Your answer should be every line with the word "ConsumingResourcesEntityListing", copied from the data below.

──────── Given data

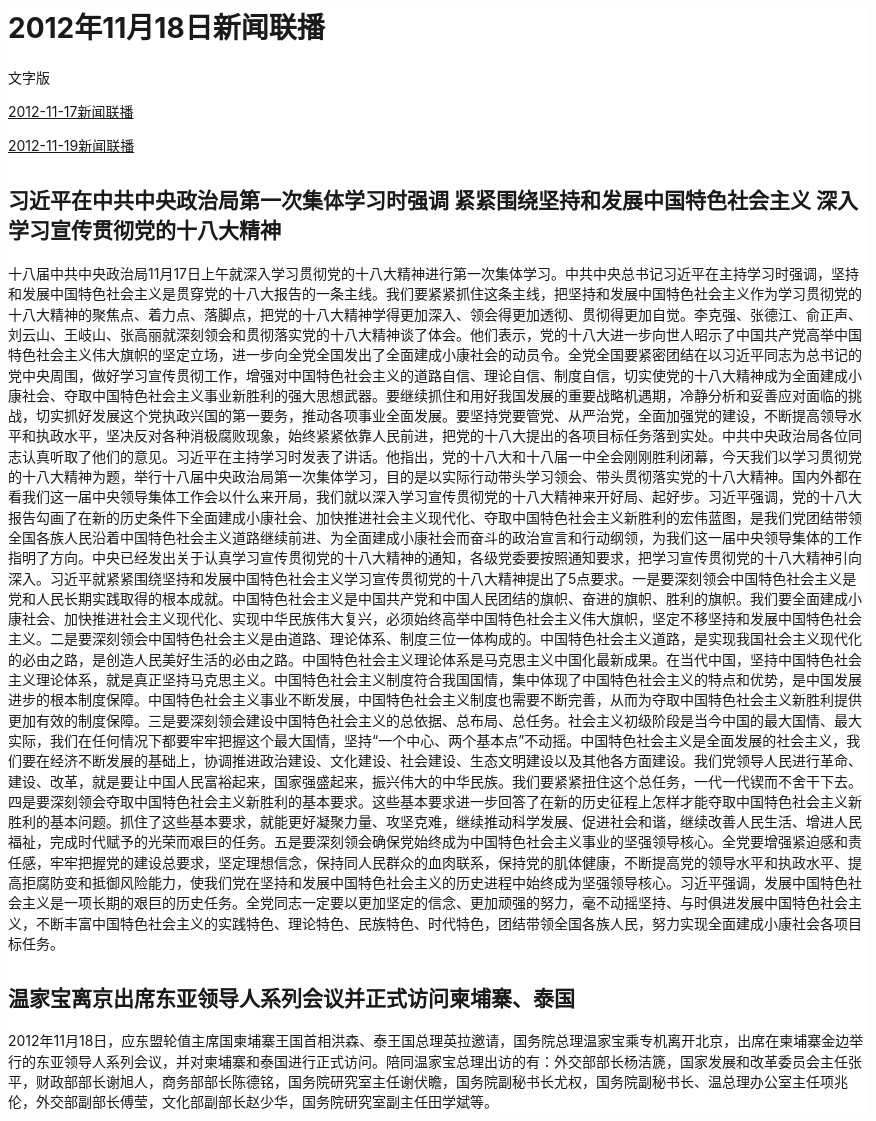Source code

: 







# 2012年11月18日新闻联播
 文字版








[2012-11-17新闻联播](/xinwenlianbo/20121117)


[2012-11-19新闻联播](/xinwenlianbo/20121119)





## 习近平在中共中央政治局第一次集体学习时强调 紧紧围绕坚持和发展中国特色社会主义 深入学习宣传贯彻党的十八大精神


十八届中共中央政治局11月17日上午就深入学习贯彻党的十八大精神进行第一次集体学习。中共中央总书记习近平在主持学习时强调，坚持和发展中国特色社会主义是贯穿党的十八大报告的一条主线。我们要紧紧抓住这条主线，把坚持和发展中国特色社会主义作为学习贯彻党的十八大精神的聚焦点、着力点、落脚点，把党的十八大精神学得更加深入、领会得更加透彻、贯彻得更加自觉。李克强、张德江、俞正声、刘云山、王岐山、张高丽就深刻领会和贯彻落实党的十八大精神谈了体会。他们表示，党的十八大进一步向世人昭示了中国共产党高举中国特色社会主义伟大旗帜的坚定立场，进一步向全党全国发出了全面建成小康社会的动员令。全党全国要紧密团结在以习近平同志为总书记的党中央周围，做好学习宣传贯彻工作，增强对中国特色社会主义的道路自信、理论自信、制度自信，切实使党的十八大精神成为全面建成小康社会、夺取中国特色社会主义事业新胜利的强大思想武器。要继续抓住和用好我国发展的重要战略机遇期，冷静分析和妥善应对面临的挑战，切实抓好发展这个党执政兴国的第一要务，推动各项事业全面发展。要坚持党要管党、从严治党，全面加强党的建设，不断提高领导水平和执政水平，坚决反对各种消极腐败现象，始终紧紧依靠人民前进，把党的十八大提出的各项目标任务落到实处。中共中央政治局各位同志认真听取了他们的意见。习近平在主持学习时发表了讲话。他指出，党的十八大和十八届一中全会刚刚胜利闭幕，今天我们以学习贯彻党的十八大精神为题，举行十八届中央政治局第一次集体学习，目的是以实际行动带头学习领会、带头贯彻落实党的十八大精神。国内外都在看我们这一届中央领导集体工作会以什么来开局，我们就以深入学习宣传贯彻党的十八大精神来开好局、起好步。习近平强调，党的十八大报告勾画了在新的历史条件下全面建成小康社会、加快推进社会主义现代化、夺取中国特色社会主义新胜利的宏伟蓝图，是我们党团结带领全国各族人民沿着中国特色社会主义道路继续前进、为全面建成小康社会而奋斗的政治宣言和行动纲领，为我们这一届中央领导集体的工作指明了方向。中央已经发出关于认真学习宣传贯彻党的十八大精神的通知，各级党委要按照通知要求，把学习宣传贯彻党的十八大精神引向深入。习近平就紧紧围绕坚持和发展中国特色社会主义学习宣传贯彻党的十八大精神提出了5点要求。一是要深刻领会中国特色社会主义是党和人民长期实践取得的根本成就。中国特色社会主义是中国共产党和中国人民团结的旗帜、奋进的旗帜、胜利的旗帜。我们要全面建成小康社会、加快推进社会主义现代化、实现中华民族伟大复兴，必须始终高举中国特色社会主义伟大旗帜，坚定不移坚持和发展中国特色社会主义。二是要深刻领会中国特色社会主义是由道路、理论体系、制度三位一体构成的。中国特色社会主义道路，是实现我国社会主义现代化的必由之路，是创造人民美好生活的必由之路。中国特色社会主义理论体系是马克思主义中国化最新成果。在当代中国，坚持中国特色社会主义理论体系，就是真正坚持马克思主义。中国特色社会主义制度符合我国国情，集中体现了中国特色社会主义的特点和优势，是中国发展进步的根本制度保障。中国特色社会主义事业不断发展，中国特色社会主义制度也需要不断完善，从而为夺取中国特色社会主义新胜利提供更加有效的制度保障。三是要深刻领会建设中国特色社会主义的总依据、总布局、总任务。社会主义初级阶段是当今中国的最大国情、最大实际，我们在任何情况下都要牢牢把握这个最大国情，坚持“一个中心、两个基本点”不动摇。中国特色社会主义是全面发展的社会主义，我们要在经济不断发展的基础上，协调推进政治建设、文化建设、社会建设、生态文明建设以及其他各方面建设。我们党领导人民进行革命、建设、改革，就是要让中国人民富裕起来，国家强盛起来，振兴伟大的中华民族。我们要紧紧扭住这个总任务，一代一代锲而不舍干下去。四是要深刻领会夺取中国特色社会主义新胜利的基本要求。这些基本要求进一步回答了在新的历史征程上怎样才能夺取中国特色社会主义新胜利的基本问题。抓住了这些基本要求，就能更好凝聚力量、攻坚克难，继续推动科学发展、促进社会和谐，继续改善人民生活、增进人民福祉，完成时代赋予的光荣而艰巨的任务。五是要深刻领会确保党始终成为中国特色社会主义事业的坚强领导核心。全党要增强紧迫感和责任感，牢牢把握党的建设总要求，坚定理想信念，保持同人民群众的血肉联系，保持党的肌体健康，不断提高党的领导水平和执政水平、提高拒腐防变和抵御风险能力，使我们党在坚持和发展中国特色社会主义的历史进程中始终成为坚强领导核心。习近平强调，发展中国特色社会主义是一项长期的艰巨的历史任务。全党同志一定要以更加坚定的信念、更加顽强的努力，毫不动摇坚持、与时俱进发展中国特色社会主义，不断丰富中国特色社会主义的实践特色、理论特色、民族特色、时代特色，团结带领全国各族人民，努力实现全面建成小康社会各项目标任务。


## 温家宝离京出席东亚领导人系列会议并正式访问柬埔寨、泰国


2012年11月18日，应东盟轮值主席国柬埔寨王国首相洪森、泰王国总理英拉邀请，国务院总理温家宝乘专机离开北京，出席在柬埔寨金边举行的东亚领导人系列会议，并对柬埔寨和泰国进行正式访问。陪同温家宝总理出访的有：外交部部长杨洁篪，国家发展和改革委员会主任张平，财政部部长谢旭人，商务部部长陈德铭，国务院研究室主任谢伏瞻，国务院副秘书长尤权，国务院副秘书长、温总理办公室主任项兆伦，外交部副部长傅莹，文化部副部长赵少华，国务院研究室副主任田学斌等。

────────────────
──────── Given data

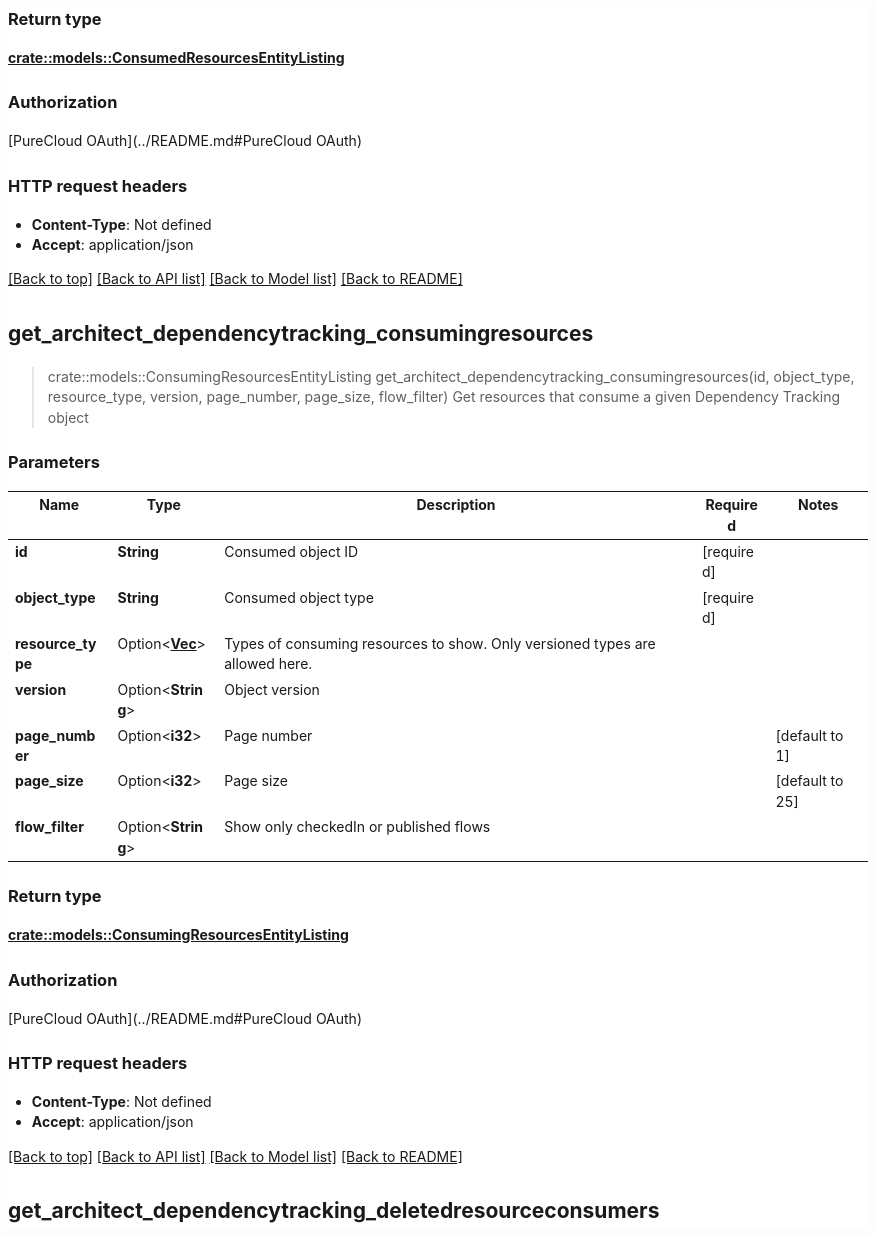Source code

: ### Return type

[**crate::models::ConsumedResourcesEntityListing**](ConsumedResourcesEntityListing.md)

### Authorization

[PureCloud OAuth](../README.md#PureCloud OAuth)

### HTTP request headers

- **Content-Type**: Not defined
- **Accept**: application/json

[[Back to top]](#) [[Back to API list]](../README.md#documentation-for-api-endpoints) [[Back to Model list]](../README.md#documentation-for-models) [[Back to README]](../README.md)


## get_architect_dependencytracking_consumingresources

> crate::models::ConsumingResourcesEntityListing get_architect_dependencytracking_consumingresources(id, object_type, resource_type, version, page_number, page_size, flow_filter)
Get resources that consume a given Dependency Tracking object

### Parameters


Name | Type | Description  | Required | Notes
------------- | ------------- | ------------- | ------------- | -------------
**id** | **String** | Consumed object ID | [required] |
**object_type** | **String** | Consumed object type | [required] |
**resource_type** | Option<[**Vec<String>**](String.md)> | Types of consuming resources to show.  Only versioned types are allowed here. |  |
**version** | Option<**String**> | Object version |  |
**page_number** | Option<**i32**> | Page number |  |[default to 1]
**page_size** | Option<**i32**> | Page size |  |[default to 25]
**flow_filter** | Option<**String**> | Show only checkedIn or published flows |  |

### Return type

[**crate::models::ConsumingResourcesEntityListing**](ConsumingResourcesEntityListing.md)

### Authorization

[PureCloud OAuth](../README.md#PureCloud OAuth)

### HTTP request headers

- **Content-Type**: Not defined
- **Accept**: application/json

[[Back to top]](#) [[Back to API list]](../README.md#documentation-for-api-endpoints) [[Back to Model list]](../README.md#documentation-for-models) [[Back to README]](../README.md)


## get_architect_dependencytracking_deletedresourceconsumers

────────────────
──────── Given data

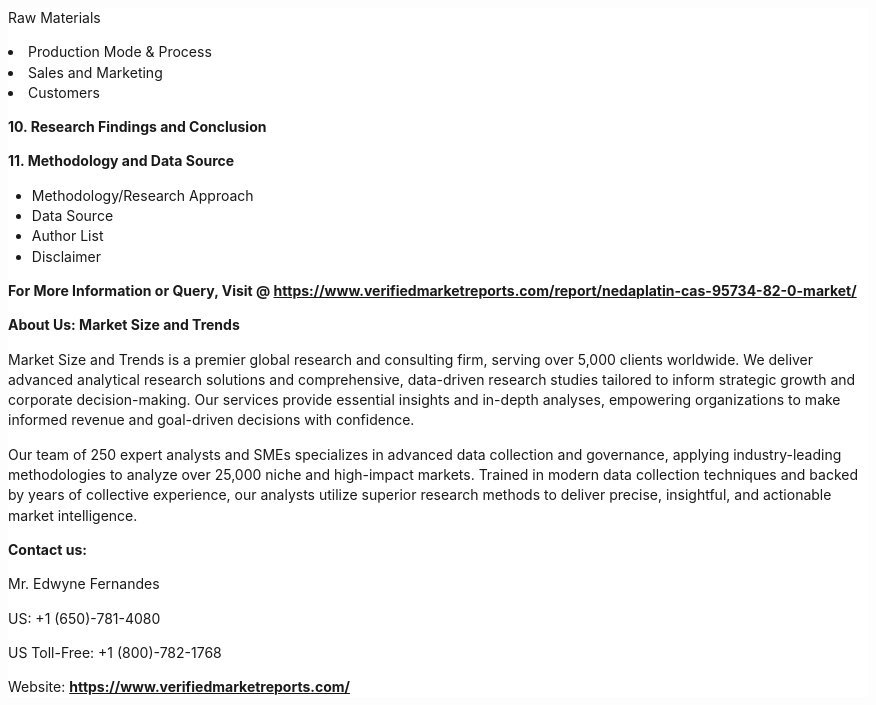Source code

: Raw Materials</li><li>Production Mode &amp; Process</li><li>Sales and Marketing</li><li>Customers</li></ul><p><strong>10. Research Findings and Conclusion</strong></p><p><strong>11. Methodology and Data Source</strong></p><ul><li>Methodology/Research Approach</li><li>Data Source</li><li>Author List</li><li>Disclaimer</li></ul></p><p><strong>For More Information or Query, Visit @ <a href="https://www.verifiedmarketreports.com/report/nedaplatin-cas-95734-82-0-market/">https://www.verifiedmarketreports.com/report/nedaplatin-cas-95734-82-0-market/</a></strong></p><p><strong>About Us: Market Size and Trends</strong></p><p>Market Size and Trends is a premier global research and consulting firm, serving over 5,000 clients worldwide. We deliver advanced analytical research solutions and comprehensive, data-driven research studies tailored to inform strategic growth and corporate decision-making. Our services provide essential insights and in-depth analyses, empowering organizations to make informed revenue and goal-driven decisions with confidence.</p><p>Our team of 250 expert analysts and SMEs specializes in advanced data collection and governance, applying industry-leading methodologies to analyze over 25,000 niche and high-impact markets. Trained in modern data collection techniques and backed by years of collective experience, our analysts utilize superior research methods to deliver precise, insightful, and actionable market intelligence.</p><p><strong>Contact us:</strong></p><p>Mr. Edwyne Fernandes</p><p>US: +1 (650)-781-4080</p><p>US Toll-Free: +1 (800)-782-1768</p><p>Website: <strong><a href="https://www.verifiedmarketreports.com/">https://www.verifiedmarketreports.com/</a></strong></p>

────────────────

§ Output of the exercise
> crate::models::ConsumingResourcesEntityListing get_architect_dependencytracking_consumingresources(id, object_type, resource_type, version, page_number, page_size, flow_filter)
[**crate::models::ConsumingResourcesEntityListing**](ConsumingResourcesEntityListing.md)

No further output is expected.